This paper by UTNS lab appeared in NSDI 2021. It presents a data-analytics framework that decouples intermediate data from computations.
Whiz addresses several challenged posed by current analytics frameworks. The first one is data opacity. Most modern data analytics frameworks relies on MapReduce execution engine. The developer specifies the map and reduce function, which then get submitted to the analytics framework. The workflow can be expressed as a logical graph; the physical graph (which includes the cluster configuration, disk quota, etc.) is generated transparently. The workflow is shown below:
The problem is in the region marked yellow. It shows the execution engine has limited runtime visibility into the intermediate data. Thus, adapting processing logic of tasks based on the states of intermediate data becomes challenging.

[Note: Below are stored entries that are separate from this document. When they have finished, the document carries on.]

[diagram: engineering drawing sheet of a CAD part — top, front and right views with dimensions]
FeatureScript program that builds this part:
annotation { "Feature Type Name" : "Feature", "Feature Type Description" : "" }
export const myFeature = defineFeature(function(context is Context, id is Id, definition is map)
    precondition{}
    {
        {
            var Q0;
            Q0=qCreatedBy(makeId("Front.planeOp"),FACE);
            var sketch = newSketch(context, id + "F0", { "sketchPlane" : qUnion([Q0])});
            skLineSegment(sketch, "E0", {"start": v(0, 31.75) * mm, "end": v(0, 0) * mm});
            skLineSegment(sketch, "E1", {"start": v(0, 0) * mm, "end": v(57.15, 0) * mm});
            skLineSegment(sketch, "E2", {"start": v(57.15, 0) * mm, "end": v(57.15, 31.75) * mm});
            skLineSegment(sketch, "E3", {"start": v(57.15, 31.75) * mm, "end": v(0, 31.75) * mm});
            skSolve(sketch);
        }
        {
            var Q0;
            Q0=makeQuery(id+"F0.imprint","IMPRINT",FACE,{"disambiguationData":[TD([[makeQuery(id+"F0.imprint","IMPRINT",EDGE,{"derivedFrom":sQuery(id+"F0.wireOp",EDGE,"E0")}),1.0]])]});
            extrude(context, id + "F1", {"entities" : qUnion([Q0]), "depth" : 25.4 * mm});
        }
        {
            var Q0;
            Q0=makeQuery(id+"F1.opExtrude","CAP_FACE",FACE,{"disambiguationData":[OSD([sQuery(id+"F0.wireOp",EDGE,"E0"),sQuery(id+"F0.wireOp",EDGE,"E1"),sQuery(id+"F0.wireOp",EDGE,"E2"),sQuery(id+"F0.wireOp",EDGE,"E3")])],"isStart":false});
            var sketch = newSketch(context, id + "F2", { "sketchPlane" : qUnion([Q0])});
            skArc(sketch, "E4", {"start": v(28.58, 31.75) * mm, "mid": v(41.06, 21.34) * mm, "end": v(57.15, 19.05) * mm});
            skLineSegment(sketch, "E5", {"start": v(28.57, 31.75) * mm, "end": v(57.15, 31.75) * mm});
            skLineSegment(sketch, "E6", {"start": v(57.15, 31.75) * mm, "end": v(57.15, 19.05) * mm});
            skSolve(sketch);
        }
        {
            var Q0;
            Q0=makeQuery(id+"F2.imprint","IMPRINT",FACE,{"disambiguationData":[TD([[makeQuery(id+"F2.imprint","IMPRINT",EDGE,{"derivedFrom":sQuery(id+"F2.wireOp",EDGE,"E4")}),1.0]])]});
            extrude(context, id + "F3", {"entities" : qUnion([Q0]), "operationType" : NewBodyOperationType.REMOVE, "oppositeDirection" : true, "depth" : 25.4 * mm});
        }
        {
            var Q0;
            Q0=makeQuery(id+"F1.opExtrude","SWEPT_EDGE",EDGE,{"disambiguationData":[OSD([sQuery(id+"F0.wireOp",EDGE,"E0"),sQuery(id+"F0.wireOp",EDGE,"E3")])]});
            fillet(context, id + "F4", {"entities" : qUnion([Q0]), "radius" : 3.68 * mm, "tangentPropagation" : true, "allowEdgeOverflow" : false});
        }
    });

In addition, task parallelism and intermediate data partition strategy are often static. In the graph above, the intermediate data partition tasks and the final reduce tasks might be determined prematurely, without taking the intermediate data partition characteristics into account. For example, data skew (unevenly distributed jobs) causes different reduce nodes to process different amount of tasks. The graph below illustrates how the shuffle stage can result in disproportional intermediate data partitions.
Finally, Whiz addresses the limitation posed by compute-driven scheduling. In compute-driven scheduling, one stage usually relies on the completion of the upstream tasks, the may lead to compute idling waiting for remaining data to become available, even if the a subset of workers in the current stage is ready for execution. Decoupling data from computation enables the execution engine to treat intermediate data as first-class citizen, thus allowing finer-grained control of data processing.
In summary, Whiz solves two problems presented in compute-centric execution engines:
- Tight coupling between intermediate data and compute.
- intermediate data agnosticity.
Thus, Whiz creates a feedback loop between the execution service and the data service so that the execution can dynamically adjust its policy based on the information offered by the data service to optimize system performances.
Whiz classifies itself as a data-driven execution engine, which drives execution based on intermediate data properties. Making intermediate data visible opens door for optimization opportunities, thus increasing performances. For more technical details regarding the architecture and implementation of Whiz, please refer to the original paper.